眼珠一转,君澈顿时笑道,“的确有一个人可用!”

“嗯,那赶紧去用吧,俗话说患难见真情,现在是时候验证他们到底是狐朋还是狗友了!”二白认真的道。

君澈得意一笑,“当然是、”

随即知道自己说错了,脸色一沉,起身往外走。

二白在后面喊道,“君二,明天早晨再过来吃早饭哈!”

君澈脚步一顿,回身狠狠瞪了二白一眼,等这事一完,他一定好好收拾这个丫头,上了马车,出了巷子快马加鞭的走了。

君澈从二白那出来,去了明文璟常去的那条街,果然远远的便看到他正和几个酒肉朋友往酒楼里走。

想起二白说的那句狐朋狗友,君澈心头沉闷,说起来,他好像结交的真的都是这些人。

忿忿叹了口气,君澈在让车夫在酒楼门前停下,下车走了进去。

一进门,掌柜的便亲自上前,点头哈腰的将他请了进去。

这一瞬,君澈将在二白那受的挫忘了,又变成了他眼高于顶的公子哥,在掌柜的谄媚讨好下,抬着下巴往楼上走。

明文璟见君澈来了,立刻邀请他入席同饮。

君澈瞥了一眼雅房里的人,悻悻道,“不了,本少今日心情不好,你们喝吧。”

说吧,进了隔壁雅房。

回座以后明文璟想了想,觉得不安,和同席的几人道了一声,出了门往君澈的房间走。

敲门进去,果然见君澈正一人喝闷酒,见他进来只扫了一眼,又继续倒酒。

明文璟在他对面坐了,满脸堆笑,讨好道,“二爷今日怎的了,竟借酒浇愁,可是为了哪个女人?”

君澈冷笑一声,“本公子何时为女人愁过?”

明文璟忙嬉笑道,“小弟失言,自罚三杯!”

说罢果然倒了三杯酒,一连饮尽。

“那二爷为了何事犯愁,不妨告诉小弟,若能帮助二爷,小弟自然赴汤蹈火,在所不辞!”明文璟一抹嘴上的酒渍,语气郑重。

君澈叹了一声,“此事有点难,文璟弟怕也是难办。”

“二爷说笑了,这上京还有咱两人办不成的事?二爷别让小弟猜了,赶快说来听听。”

君澈亲自给他倒了一杯酒,皱眉道,“最近我需要一笔银子,可是你知道,我父亲近两日对我颇有微词,我不想让他知晓此事,又无处筹银,才生烦忧。”

明文璟立刻笑道,“原来是银子的事,二爷需要多少,尽管开口就是!”

君澈直直的看着他,“至少、要五万两!”

明文璟一怔,半晌,干笑两声,“若是几千两,小弟可随便拿出来送给二爷,可这几万两,小弟也一时无处筹措!”
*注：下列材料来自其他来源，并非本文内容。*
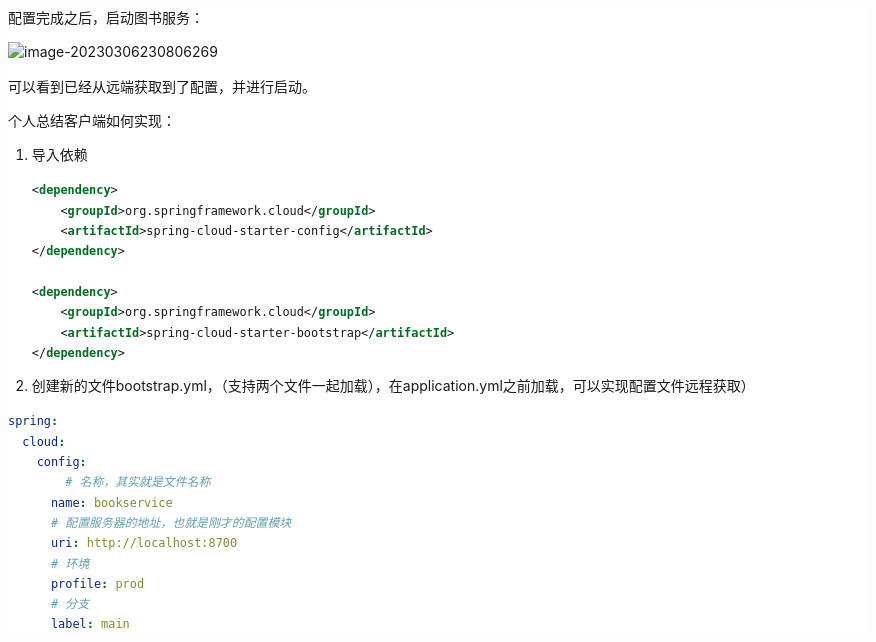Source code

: 配置完成之后，启动图书服务：

![image-20230306230806269](https://gitee.com/ljzcomeon/typora-photo/raw/master/202307171809416.png)

可以看到已经从远端获取到了配置，并进行启动。



个人总结客户端如何实现：

1. 导入依赖

   ```xml
   <dependency>
       <groupId>org.springframework.cloud</groupId>
       <artifactId>spring-cloud-starter-config</artifactId>
   </dependency>
   
   <dependency>
       <groupId>org.springframework.cloud</groupId>
       <artifactId>spring-cloud-starter-bootstrap</artifactId>
   </dependency>
   ```

   

2. 创建新的文件bootstrap.yml，（支持两个文件一起加载），在application.yml之前加载，可以实现配置文件远程获取）

```yaml
spring:
  cloud:
    config:
        # 名称，其实就是文件名称
      name: bookservice
      # 配置服务器的地址，也就是刚才的配置模块
      uri: http://localhost:8700
      # 环境
      profile: prod
      # 分支
      label: main
```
“果然,等到用人的时候,没有一个中用的!”君澈冷嗤一声。

明文璟脸色难看,讷声道,“二爷此话却是打小弟的脸了,这几万两银子一下子拿出来,的确有些为难。不然这样、”

他话音一顿,似有了主意,忙倾身道,“我正好有几个朋友就在隔壁,我去向他们筹借一下,应该没问题。”

君澈脸色不虞,冷声道,“你难道想让本少借银子的事弄的人尽皆知?行了,你出去吧,以后有事也不必来找本少!”

明文璟闻言脸色立刻一白,思忖片刻,踌躇道,“二爷别急,也不是全然没有办法。”

“什么办法?”君澈懒散的坐在雕花木椅上,撇眼过来。

“昨日,正定府刚上缴了五十万两的税银,还未登册入库,不然小弟先拿出来,给二爷先用,待有了银子,再填补亏空就是。”

明文璟的舅父蒋得城在户部任金部侍郎,前段时间因静安侯的嘱托,也给明文璟按了个书令史的闲职。

明文璟三天打鱼两天晒网,极少上工,偏偏昨日去了,和几个户部同僚闲聊的时候听说正定府的税银到了,此时想起来,正好派上用场。

“这事可行?”君澈问道。

“二爷放心,我去求求我舅父便是了!”明文璟满满的胸有成竹,五十万税银中取区区五万两出来,只要无人告密,短时间内根本不会被发现。

“那此事便拜托文璟弟了!为兄敬你一杯!此事若办成,为兄定记一个大人情。”君澈愁眉一展,脸上顿时有了笑意。

“不敢,二爷客气,为二爷解忧是小弟的福分!”

两人互相客气恭维一番,一直喝到晌午,才各自离去。

下午明文璟便去户部找了他亲娘舅。

蒋得城开始并不同意,却耐不住明文璟的软磨硬泡,何况他这户部侍郎的官职也是靠静安侯府庇佑,自然也不敢太得罪明文璟,答应考虑考虑此事。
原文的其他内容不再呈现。